Marie Taglioni, Fanny Elssler and Fanny Cerrito, the three emblematic romantic dancers, were thus portrayed in the depiction of the Three Graces, the goddesses of Greek and Roman mythology symbolising life in all its intensity and creativity.
Since the famous Swan Lake revisited by Marius Petipa in 1895, the art of ballet has evidently evolved. Male dancers have progressively found their place on stage, the movements have been deconstructed, decomposed, and "grace is no longer simply a question of levity", insists Elisabeth Platel, director of the School of Dance at the Opéra de Paris. "It is also expressed through strength."
Henceforth, "by associating the notion of grace only to female aspects", adds the dancer and ballet teacher, "we run the risk of clichés and other platitudes. We must not, for example, qualify a male dancer as effeminate when he is deemed agreeable to look at, or graceful. A male dancer's movements may be graceful, and this is not at all pejorative."

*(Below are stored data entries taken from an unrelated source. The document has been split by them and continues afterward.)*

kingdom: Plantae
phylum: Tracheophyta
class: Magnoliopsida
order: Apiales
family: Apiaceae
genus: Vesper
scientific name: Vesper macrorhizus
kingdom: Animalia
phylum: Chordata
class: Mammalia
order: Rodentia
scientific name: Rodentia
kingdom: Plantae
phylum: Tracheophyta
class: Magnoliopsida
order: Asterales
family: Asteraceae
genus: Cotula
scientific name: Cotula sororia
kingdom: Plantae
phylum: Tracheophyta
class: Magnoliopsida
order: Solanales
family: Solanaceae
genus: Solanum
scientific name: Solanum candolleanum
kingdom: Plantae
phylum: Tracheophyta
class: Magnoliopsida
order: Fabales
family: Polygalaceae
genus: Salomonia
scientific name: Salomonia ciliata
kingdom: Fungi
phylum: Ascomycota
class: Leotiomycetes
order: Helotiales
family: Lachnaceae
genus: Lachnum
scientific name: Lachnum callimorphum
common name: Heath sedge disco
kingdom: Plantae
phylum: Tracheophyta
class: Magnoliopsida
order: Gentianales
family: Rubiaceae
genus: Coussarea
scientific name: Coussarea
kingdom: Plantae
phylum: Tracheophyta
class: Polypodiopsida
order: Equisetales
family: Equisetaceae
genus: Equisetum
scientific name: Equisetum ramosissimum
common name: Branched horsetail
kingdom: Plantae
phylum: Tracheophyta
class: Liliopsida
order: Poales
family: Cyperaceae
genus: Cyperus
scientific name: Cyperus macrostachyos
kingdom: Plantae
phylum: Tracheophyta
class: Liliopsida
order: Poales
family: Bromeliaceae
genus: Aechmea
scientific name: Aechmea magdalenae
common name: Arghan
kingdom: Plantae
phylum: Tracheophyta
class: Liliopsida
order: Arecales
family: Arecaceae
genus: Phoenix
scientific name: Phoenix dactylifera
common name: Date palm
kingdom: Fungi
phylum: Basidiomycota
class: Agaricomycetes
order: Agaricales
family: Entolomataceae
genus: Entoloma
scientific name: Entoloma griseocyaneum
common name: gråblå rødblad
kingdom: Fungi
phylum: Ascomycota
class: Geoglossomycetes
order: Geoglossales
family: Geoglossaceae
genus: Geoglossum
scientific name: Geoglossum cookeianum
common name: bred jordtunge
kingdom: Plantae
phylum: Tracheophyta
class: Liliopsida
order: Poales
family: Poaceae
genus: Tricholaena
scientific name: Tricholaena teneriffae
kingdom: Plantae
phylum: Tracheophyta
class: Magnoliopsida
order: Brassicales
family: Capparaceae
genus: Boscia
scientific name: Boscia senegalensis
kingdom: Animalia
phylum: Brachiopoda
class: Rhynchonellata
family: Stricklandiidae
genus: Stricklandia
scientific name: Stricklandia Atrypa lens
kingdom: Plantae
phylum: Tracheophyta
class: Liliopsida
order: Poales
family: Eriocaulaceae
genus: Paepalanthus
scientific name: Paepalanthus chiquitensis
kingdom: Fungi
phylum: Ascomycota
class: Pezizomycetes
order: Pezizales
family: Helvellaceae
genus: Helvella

Of the handful of great dancers that many have deemed worthy of being described as graceful, two names stand out in particular: Vaslas Nijinksi and Rudolf Noureev. According to the choreographer Béatrice Massin, if both dancers can be said to have possessed the essence of grace, it is in terms of an innate gift, an incredible talent: "Certain dancers have a magnificent presence. When Noureev extended a hand, the whole space was transformed. These are the artists who are truly graceful. They possess something so strong within them that everything grows in proportion as a result. I believe this is somewhat innate... It is a veritable talent, one that has been perfected over time."
On this point, Elisabeth Platel and Béatrice Massin are in agreement: grace, in the sense of an innate talent, is perfectible. When Elisabeth Platel meets and chooses the next junior dancers of the Opéra de Paris, the director immediately notices those that distinguish themselves and stand out: "It is clear to see that they possess a certain talent even before they begin to dance. They may be wearing jeans and trainers, they nonetheless exude a natural ease by the way they move." However, "a talent that isn't cared for withers over time."
"I believe there are artists who, when walking on stage, are profoundly sincere", explains Béatrice Massin. "They are themselves to head to toe, and this is something that adds a certain..."
A certain... An important ellipsis. Ultimately, if grace, talent, or charm, are so difficult to define, it is because they refer to that which art provokes within our deepest selves, our own perceptions and emotions.